LESETEXT -
+--
3. Gouvernementalität

Montag, 17. April 2006

Wiederkehrendes Subjekt

Um eine andere Form des Bloggens auszuprobieren:

Lektüre von: BRÖCKLING, Ulrich: Das demokratisierte Panopticon. Subjektivierung und Kontrolle im 360º-Feedback. In: HONNETH, Axel/SAAR, Martin (Hrsg.; 2003): Michel Foucault. Zwischenbilanz einer Rezeption. Frankfurt/Main, Suhrkamp.

Für die Fragestellungen der letzten Tage ist dieser Text von Bröckling interessant, weil er verdeutlicht, welche Rolle die Praktiken für die Subjektivierung spielen und dabei gleichzeitig versucht, Analyseinstrumente an die Hand zu geben: „Foucault fragt nicht, was der Mensch ist, sondern welche Wissenskomplexe zur Beantwortung dieser Frage mobilisiert und welche Verfahren in Anschlag gebracht wurden, um ihn entsprechend zu modellieren.“ (S. 79) Die Dispositive des Formens, Geformt-Werdens und Sich-Formens, die Foucault in Anschlag bringt, manifestieren sich in Formen von Introspektionstechniken, Analyserastern und institutionellen Settings. Unter Dispositiv ist hierbei eine methodische Verschaltung und Verschränkung von psychologischen, apparativen, technischen, wahrnehmungstheoretischen, politischen und anderen Aspekten des Erscheinens von unter anderem Medien zu verstehen, und nicht nur eine räumliche Anordnung. Foucault versucht also, Macht in Dispositiven zu fassen, die wiederum produktive Effekte zeitigen. Die Subjektivierungsformen, die daraus resultieren, sind nicht essentiell zu verstehen. Es handelt sich um ein Wissen um Möglichkeiten, die Praktiken bieten, und damit wird für Analysen der Gouvernementalität die Frage virulent, welche Potentiale, sich als Subjekt zu verstehen und zu verhalten, jeweilige (Medien-)Angebote machen: „Statt vorauszusetzen, dass es so etwas wie Individualisierung gibt, und ausgehend von diesem soziologischen Konstrukt dann Gegenwartsphänomene oder historische Prozesse zu beschreiben, schlägt Foucault vor, die konkreten Praktiken in den Blick zu nehmen, die es Menschen ermöglicht und die sich genötigt haben, sich als autonome Persönlichkeit zu begreifen, die eine unverwechselbare Identität besitzen und dieser in ihren Lebensäußerungen einen authentischen Ausdruck zu verleihen suchen.“ (S. 82) Bröckling wendet all dies dann auf Formen der Unternehmesleitung an, die all die in den letzten Tagen thematisierten Probleme auftauchen lassen. Trotzdem wird hiermit eine überaus produktive und ertragreiche Transformation Foucaults deutlich, die ihn als Werkzeugkasten benutzt, dabei aber auch manches aus dem Blick verliert.
+--
ROHDATEN -

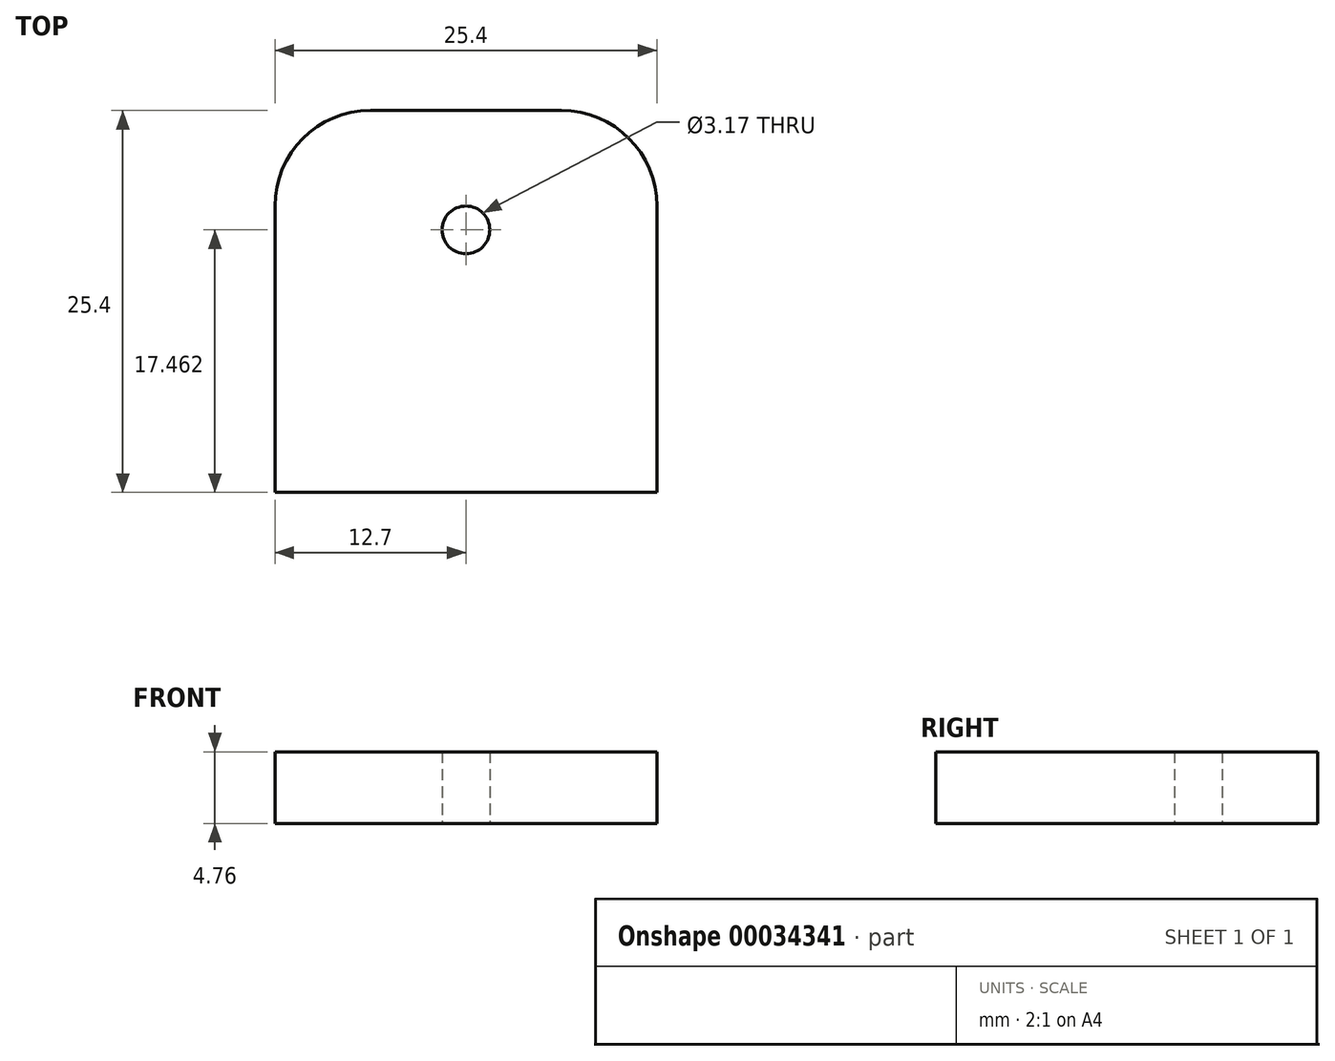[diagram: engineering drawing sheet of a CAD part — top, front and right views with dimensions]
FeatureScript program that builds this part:
annotation { "Feature Type Name" : "Feature", "Feature Type Description" : "" }
export const myFeature = defineFeature(function(context is Context, id is Id, definition is map)
    precondition{}
    {
        {
            var Q0;
            Q0=qCreatedBy(makeId("Top.planeOp"),FACE);
            var sketch = newSketch(context, id + "F0", { "sketchPlane" : qUnion([Q0])});
            skCircle(sketch, "E0", {"center": v(0, 17.46) * mm, "radius": 1.59 * mm});
            skLineSegment(sketch, "E1", {"start": v(-12.7, 0) * mm, "end": v(12.7, 0) * mm});
            skLineSegment(sketch, "E2", {"start": v(-12.7, 0) * mm, "end": v(-12.7, 25.4) * mm});
            skLineSegment(sketch, "E3", {"start": v(-12.7, 25.4) * mm, "end": v(12.7, 25.4) * mm});
            skLineSegment(sketch, "E4", {"start": v(12.7, 25.4) * mm, "end": v(12.7, 0) * mm});
            skSolve(sketch);
        }
        {
            var Q0;
            Q0 = qSketchRegion(id + "F0", true);
            extrude(context, id + "F1", {"entities" : qUnion([Q0]), "depth" : 4.76 * mm});
        }
        {
            var Q0;
            Q0=makeQuery(id+"F1.opExtrude","SWEPT_EDGE",EDGE,{"disambiguationData":[OSD([sQuery(id+"F0.wireOp",EDGE,"E2"),sQuery(id+"F0.wireOp",EDGE,"E3")])]});
            var Q1;
            Q1=makeQuery(id+"F1.opExtrude","SWEPT_EDGE",EDGE,{"disambiguationData":[OSD([sQuery(id+"F0.wireOp",EDGE,"E3"),sQuery(id+"F0.wireOp",EDGE,"E4")])]});
            fillet(context, id + "F2", {"entities" : qUnion([Q0, Q1]), "radius" : 6.35 * mm, "tangentPropagation" : true, "allowEdgeOverflow" : false});
        }
    });
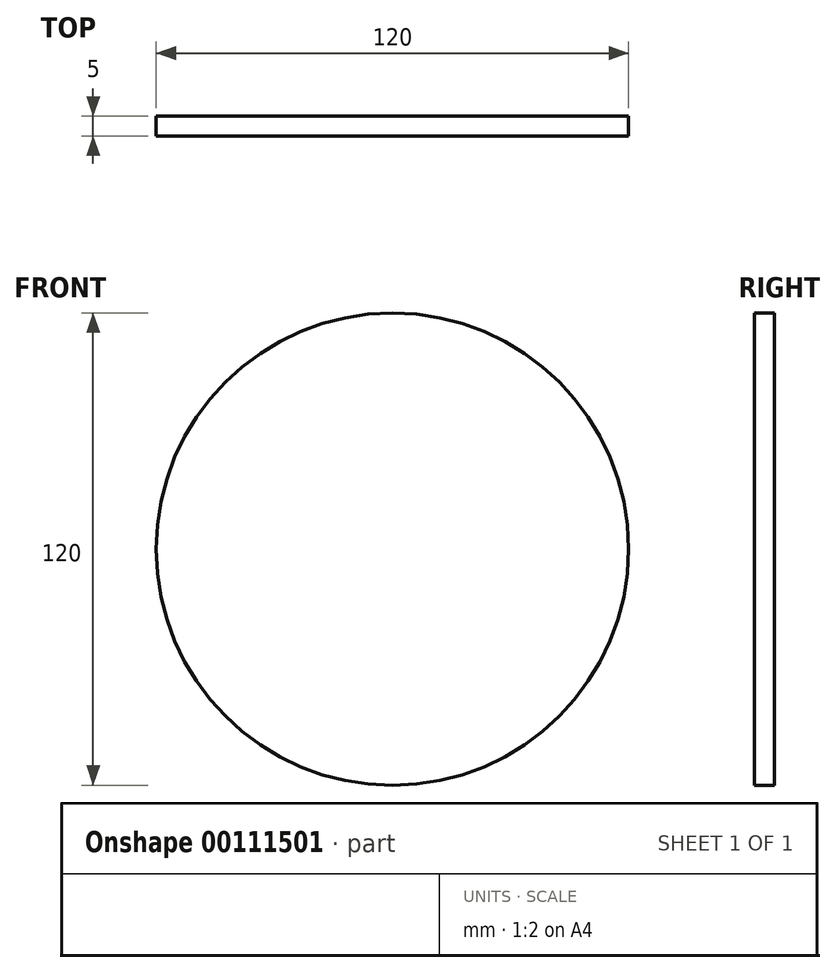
+--
AUFGABE - Extrahiere aus dem Lesetext wörtlich den Abschnitt von „Montag, 17. April“ bis einschließlich „Rezeption. Frankfurt/Main, Suhrkamp.“.

ERGEBNIS -
Montag, 17. April 2006

Wiederkehrendes Subjekt

Um eine andere Form des Bloggens auszuprobieren:

Lektüre von: BRÖCKLING, Ulrich: Das demokratisierte Panopticon. Subjektivierung und Kontrolle im 360º-Feedback. In: HONNETH, Axel/SAAR, Martin (Hrsg.; 2003): Michel Foucault. Zwischenbilanz einer Rezeption. Frankfurt/Main, Suhrkamp.